Sebagai negara penghasil nikel terbesar di dunia, Dilo menyebut, Indonesia semestinya dapat menentukan harga komoditas mineralnya sendiri karena kekuatan harga mineral di Indonesia harus tecermin dalam HPM.
"Itu [HPM] harus bisa mencerminkan dominasinya, kita sebagai produsen komoditas utama yang mineral strategis, mineral kritis," tambahnya.
Di sisi lain, Dilo menilai ketika pemerintah menaikkan harga royalti saat harga komoditas mineral tengah turun, pendapatan negara tidak akan melonjak.
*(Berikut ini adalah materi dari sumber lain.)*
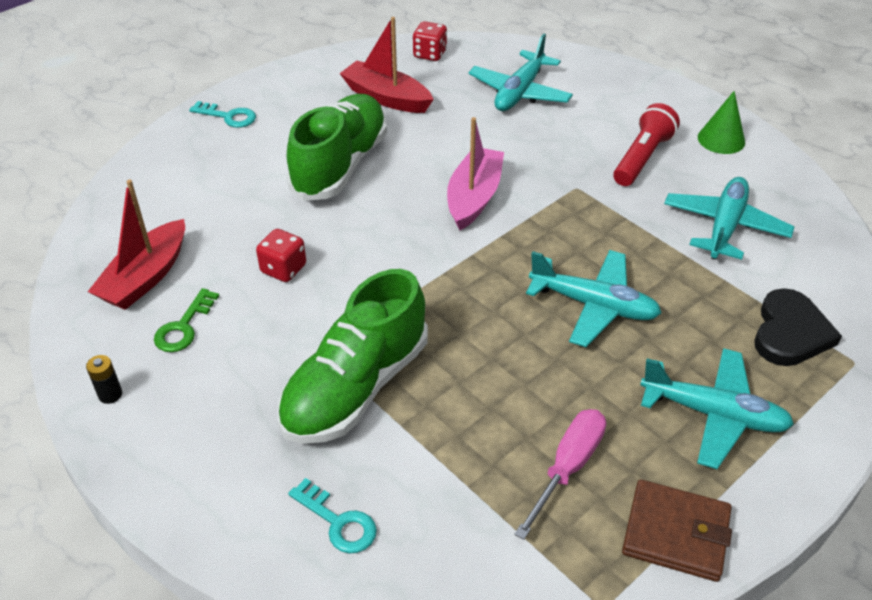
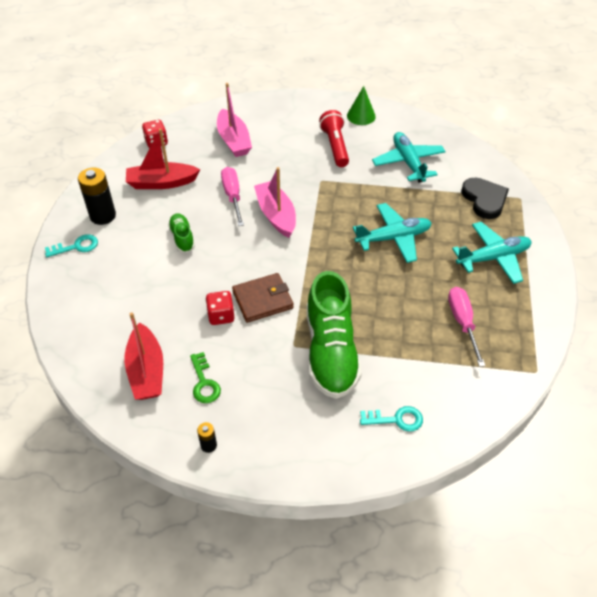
camera: 40 degrees left, 5 degrees up
green shoe [286,94,387,201] -> green shoe [168,213,195,253], size x0.47
turquoise plane [468,34,573,111] -> pink boat [217,83,252,157]
brown wallet [622,479,732,582] -> brown wallet moved to [232,273,293,323]
none -> black battery [78,168,116,225]
none -> pink screwdriver [221,167,244,226]

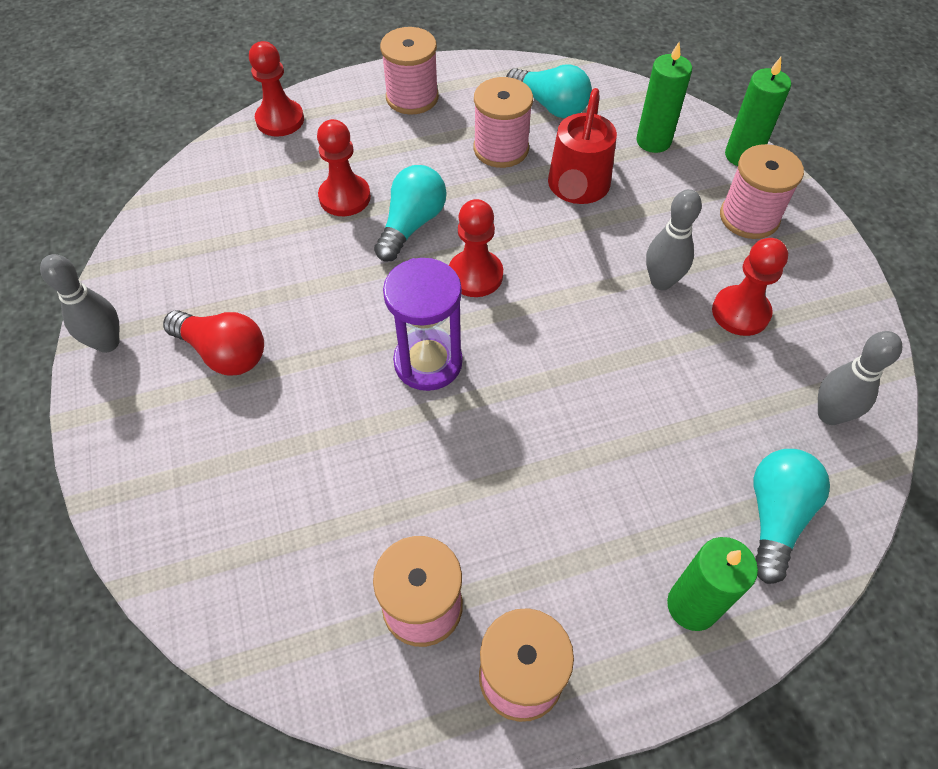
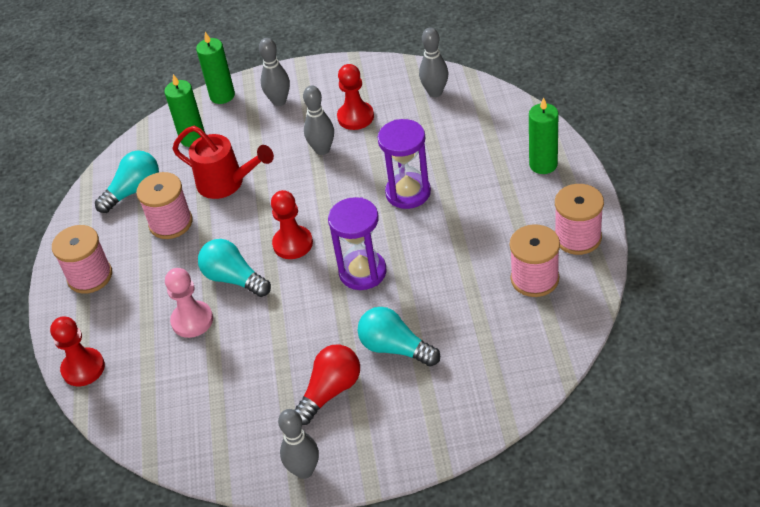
camera: 75 degrees left, 10 degrees down
red pawn [317,119,371,216] -> pink pawn [165,268,213,338]
pink spool [720,144,804,239] -> grey bowling pin [259,38,290,106]
turquoise light bulb [754,449,830,584] -> turquoise light bulb moved to [358,307,440,367]
none -> purple hourglass [377,119,431,209]

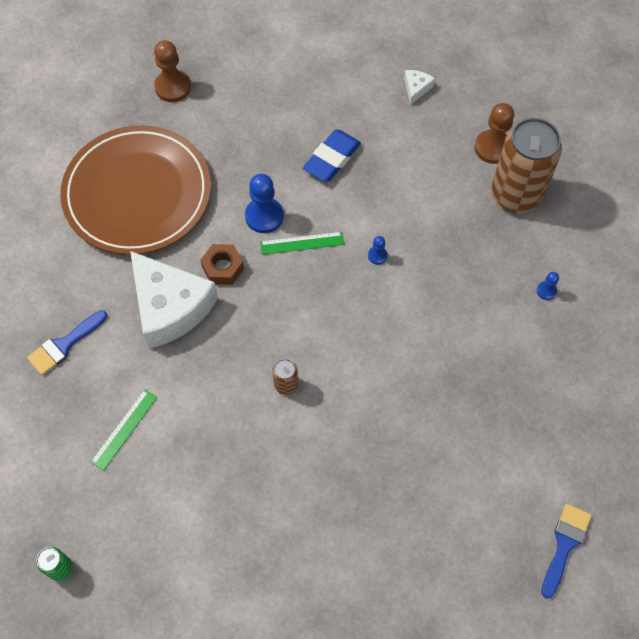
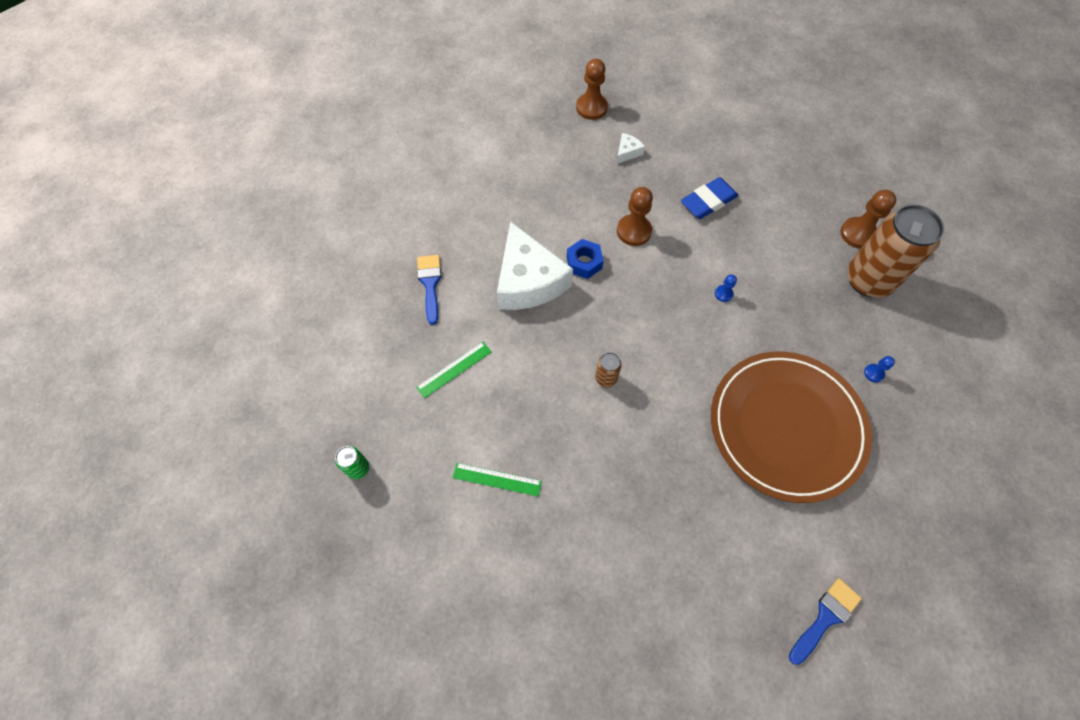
camera: 20 degrees right, 0 degrees up
blue brush [27,310,107,375] -> blue brush turned 105 degrees clockwise [417,255,442,325]
brown plate [60,125,211,255] -> brown plate moved to [711,351,872,503]
brown nut [200,244,244,285] -> blue nut [567,239,603,279]
blue pawn [245,174,284,233] -> brown pawn [617,187,653,246]
green ruler [260,232,344,255] -> green ruler moved to [452,463,542,496]
white cheese [404,70,435,105] -> white cheese moved to [616,133,645,164]

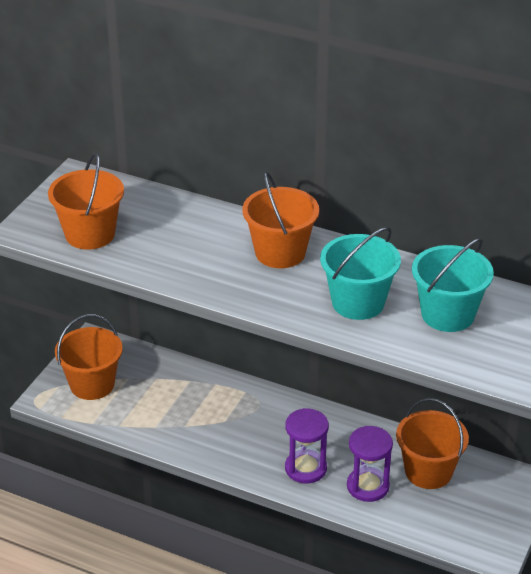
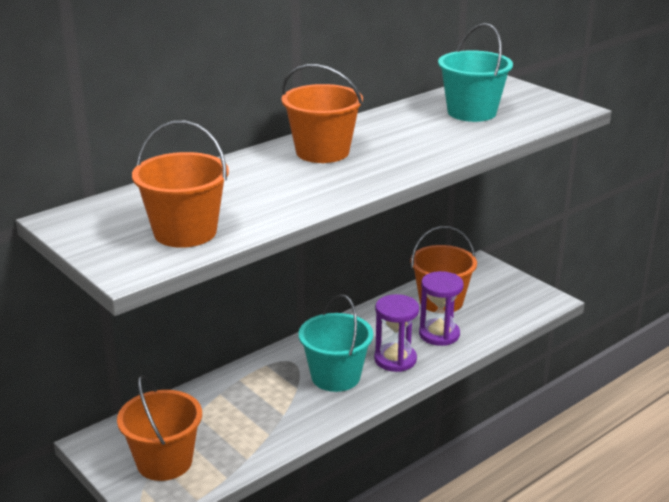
camera: 65 degrees left, 10 degrees down
turquoise bucket [320,227,401,320] -> turquoise bucket moved to [299,294,373,392]

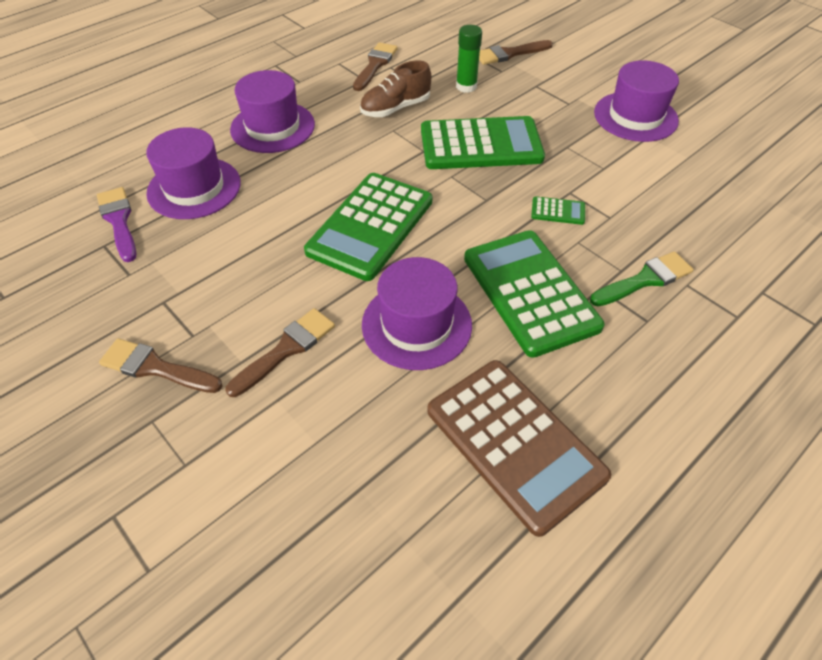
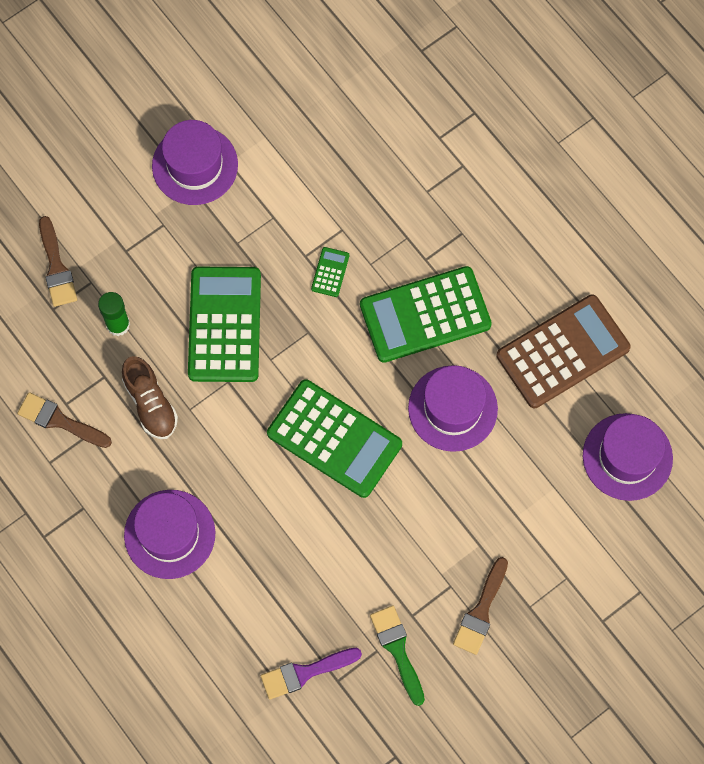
camera: 85 degrees left, 20 degrees up
purple hat [146,127,241,219] -> purple hat moved to [583,413,673,501]
brown brush [226,308,335,397] -> none
green brush [590,251,694,306] -> green brush moved to [370,605,425,706]

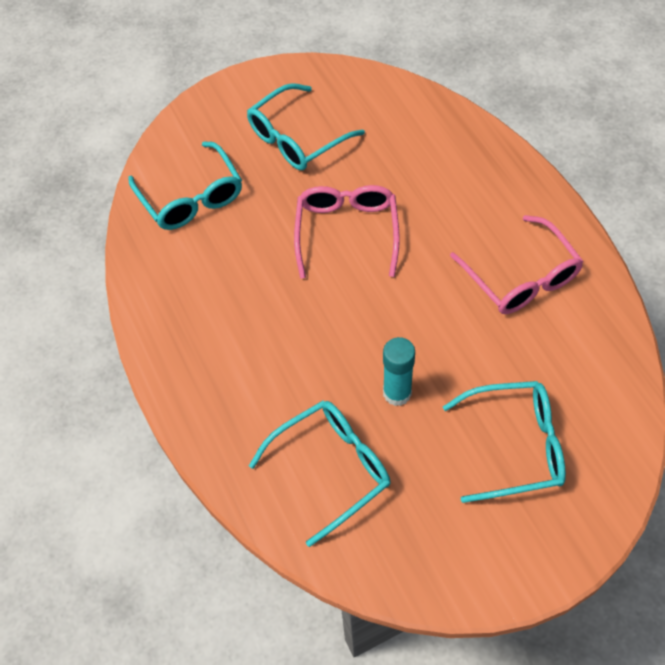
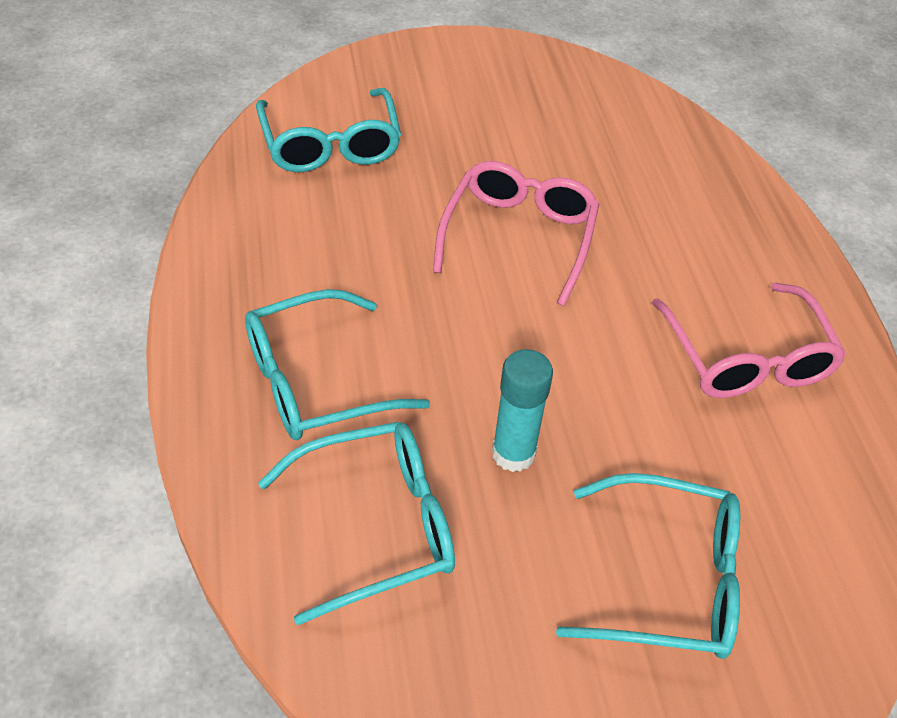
camera: 10 degrees right, 10 degrees down
turquoise glasses [247,83,365,170] -> turquoise glasses moved to [245,289,430,440]

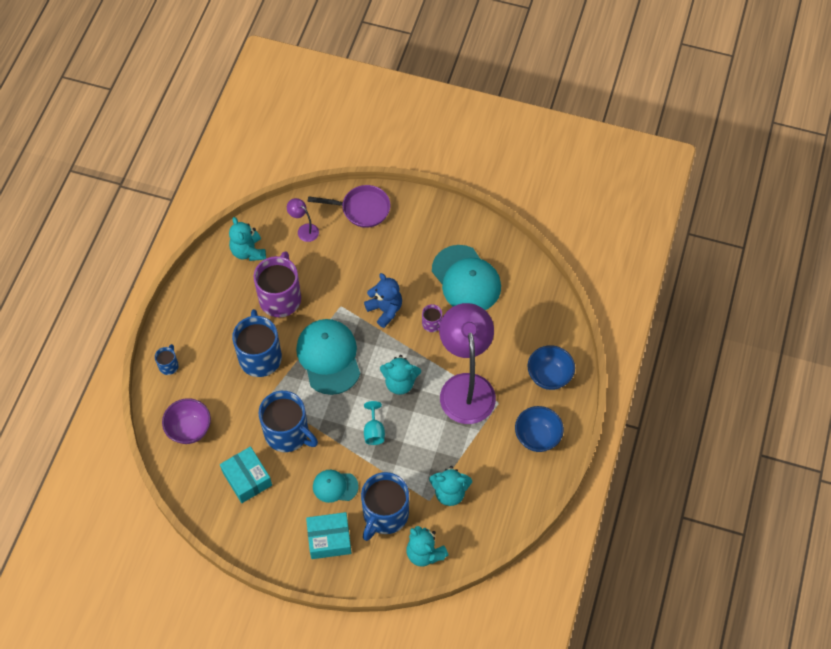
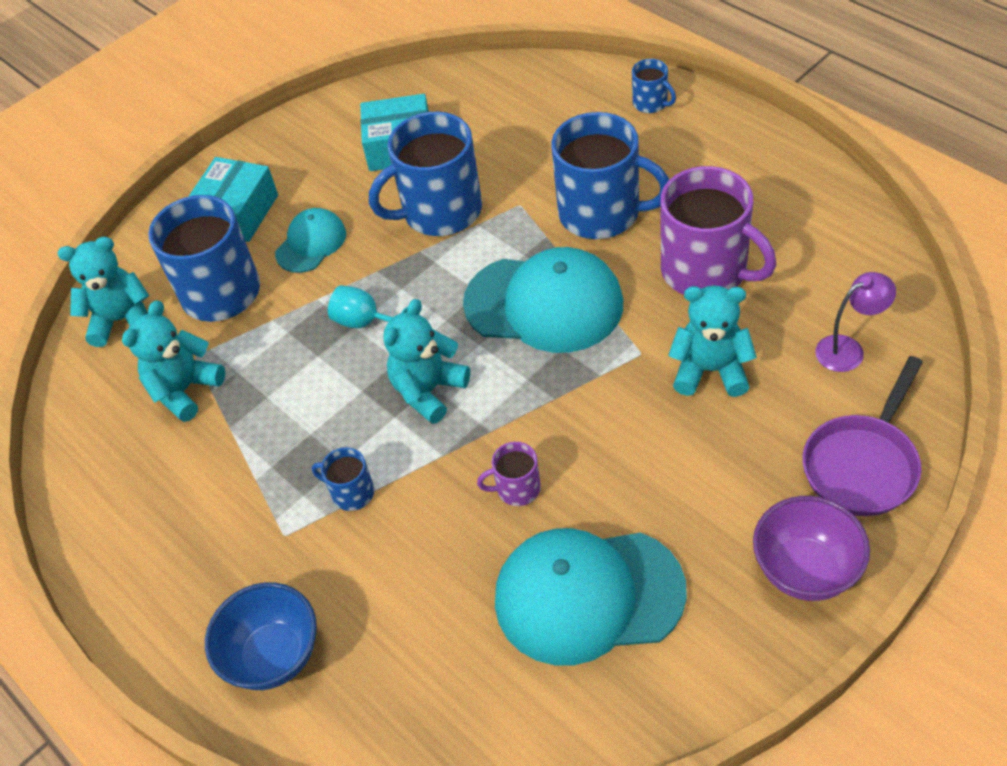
camera: 125 degrees right, 10 degrees down
purple bowl [162,398,211,444] -> purple bowl moved to [753,496,870,601]
turquoise teddy bear [229,217,266,261] -> turquoise teddy bear moved to [668,285,757,397]
blue teddy bear [364,273,402,328] -> none
purple lamp [439,303,496,424] -> blue mug [312,447,374,511]
blue bowl [515,406,564,452] -> none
Kondisi tersebut malah membuat pengusaha tambang makin tertekan.
“Kalau harganya turun, royaltinya dinaikin, negara dapatnya juga enggak nendang-nendang amat. Namun, buat pengusaha pasti challenging, pasti die [tumbang] orang harganya turun kok [dinaikkan] royaltinya,” ungkap Dilo.
Dalam kesempatan terpisah, Menteri Energi dan Sumber Daya Mineral (ESDM) Bahlil Lahadalia menegaskan revisi tarif royalti mineral dan batu bara (Minerba) diambil untuk mengerek penerimaan negara bukan pajak atau PNBP.
Kendati demikian, Bahlil menuturkan, kebijakan pungutan anyar itu tidak bakal memberatkan kalangan pelaku usaha tambang.
Bahlil beralasan tarif royalti akan dikenakan sesuai dengan fluktuasi harga komoditas di pasar.
“Pemerintah juga harus membuat sebuah regulasi yang juga menjaga agar menambah pendapatan negara kita,” kata Bahlil selepas menghadiri rapat terbatas (Ratas) di Istana Kepresidenan, Jakarta, Kamis (17/4/2025) malam.
Bahlil menambahkan pemerintah turut memperhatikan kelangsungan usaha dari penambang Minerba di dalam negeri. Menurut dia, pemerintah telah mencoba mencari keseimbangan ihwal penerapan tarif royalti anyar ini.
“Kita membuat keseimbangan. Sebenarnya kalau tabelnya itu, kalau harganya turun, dia tidak dikenakan kenaikan yang tinggi,” kata dia.
Pemerintah baru saja menerbitkan Peraturan Pemerintah (PP) No. 19/2025 tentang Jenis dan Tarif atas Jenis Penerimaan Negara Bukan Pajak yang Berlaku pada Kementerian ESDM.
Beleid tersebut ditandatangani dan diundangkan oleh Presiden Prabowo Subianto pada 11 April 2025 dan berlaku efektif setelah 15 hari, terhitung sejak tanggal diundangkan, alias pada 26 April 2025.